Michael Borsk

Michael Borsk

Dunn Dissertation FellowPhD Candidate, Queen's University

Measuring Ground: Surveyors and the Geography of Colonialism in the Great Lakes Region, 1783-1840”

 

I am an historian of empire and early North America, with a focus on the legal histories of the United States and Canada; spatial history and the history of map-making; and Indigenous histories.

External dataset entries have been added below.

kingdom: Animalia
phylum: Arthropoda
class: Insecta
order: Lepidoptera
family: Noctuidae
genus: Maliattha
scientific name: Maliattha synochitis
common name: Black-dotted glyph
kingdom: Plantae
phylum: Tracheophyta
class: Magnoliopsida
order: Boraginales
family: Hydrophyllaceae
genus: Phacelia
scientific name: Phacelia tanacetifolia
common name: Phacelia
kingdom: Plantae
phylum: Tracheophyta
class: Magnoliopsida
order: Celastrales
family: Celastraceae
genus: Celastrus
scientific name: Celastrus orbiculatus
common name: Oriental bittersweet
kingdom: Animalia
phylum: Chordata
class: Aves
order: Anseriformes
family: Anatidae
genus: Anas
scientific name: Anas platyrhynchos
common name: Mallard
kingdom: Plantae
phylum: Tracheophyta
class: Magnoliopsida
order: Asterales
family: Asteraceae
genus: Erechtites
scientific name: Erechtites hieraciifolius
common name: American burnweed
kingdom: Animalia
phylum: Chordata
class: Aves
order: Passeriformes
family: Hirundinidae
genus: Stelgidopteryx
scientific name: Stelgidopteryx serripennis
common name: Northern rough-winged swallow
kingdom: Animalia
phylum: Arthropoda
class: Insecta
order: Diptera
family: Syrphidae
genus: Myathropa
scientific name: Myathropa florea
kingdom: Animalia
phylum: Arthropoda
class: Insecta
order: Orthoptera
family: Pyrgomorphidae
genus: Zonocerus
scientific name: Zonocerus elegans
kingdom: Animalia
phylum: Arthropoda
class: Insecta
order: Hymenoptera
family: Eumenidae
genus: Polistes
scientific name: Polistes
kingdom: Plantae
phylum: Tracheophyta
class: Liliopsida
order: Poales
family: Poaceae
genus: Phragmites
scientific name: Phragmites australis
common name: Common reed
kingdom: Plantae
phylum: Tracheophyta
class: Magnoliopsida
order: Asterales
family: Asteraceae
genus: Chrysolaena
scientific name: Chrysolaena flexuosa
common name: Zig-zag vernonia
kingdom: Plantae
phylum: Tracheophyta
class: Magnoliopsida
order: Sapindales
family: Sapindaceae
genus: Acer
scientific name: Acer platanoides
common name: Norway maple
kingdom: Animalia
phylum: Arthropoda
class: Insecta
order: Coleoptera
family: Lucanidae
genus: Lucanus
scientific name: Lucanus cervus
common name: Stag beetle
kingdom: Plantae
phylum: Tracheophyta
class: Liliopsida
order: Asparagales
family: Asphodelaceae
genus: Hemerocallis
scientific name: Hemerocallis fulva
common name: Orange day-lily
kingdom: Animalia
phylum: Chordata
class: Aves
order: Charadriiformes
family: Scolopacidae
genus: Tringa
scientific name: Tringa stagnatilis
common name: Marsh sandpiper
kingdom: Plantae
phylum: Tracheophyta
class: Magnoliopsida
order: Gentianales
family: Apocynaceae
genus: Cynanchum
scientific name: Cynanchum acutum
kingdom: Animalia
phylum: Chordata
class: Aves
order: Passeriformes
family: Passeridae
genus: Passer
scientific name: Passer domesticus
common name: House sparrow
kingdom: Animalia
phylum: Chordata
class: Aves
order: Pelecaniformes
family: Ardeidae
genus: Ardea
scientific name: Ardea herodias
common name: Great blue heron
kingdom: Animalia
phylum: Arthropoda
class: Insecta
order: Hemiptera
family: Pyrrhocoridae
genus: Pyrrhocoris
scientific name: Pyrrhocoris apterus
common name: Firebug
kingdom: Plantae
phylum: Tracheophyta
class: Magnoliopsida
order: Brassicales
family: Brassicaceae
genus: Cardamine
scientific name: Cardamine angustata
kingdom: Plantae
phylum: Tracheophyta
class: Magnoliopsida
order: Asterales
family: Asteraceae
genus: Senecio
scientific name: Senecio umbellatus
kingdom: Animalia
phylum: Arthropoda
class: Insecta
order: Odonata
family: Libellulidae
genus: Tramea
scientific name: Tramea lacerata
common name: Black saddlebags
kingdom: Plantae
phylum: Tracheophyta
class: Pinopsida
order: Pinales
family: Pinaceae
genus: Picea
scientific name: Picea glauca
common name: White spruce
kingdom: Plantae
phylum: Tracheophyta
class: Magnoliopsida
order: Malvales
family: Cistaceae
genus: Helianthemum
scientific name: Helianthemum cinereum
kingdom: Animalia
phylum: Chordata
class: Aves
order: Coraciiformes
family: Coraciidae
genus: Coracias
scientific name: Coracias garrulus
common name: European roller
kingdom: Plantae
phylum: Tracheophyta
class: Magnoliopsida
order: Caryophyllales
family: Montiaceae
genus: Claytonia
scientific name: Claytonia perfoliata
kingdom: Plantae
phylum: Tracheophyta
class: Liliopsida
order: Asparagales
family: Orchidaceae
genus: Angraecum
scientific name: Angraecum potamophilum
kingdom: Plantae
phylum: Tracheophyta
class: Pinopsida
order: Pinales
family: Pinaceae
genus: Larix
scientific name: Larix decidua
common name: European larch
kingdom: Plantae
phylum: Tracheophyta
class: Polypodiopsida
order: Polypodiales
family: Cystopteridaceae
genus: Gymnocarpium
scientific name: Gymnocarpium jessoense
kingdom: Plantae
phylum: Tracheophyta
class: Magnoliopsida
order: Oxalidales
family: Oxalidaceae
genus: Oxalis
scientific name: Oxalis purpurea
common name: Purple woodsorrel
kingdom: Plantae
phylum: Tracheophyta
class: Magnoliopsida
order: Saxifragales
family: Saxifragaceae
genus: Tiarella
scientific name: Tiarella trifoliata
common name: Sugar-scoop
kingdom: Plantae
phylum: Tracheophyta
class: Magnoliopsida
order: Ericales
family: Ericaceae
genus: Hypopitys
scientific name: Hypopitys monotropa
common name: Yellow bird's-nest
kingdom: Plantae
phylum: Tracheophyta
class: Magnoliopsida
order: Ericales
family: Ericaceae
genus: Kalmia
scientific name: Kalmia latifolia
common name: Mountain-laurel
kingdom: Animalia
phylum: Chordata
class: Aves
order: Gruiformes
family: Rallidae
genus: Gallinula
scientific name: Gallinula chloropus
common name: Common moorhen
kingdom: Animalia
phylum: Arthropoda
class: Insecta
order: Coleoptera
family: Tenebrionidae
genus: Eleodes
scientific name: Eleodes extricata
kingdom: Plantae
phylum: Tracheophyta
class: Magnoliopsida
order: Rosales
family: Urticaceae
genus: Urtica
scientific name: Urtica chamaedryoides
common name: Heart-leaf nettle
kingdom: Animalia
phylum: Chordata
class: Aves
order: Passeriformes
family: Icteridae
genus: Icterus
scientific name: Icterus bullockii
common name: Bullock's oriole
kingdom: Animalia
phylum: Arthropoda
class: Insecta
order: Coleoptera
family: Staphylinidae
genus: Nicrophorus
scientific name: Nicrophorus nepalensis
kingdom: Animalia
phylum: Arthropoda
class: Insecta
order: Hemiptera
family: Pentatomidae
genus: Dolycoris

My dissertation brings these interests together in a connected history of the fieldwork and paperwork done by surveyors in the British colony of Upper Canada and the American Territory of Michigan. It argues that Crown and federal surveyors materialized an infrastructure for property in the Great Lakes region. They did so by creating landmarks and maps that possessed their own legalities. Tracing surveyors’ lines ran back to seemingly innocuous eighteenth-century statues regulating surveying and forward into council houses, court rooms, and land offices during the nineteenth century, my dissertation shows how Crown subjects, territorial citizens, and Indigenous nations claimed, circulated, and contested the system that surveyors created. In doing so, I chart the transformation of Crown and federal surveyors from political, low-law officials into apolitical, technical experts by the mid-nineteenth century, as well as the consequences of that self-consciously ‘modernizing’ shift for all those who lived upon surveyed land – and still do. Centered on questions of land, law, and authority, my dissertation recovers the stakes of surveying.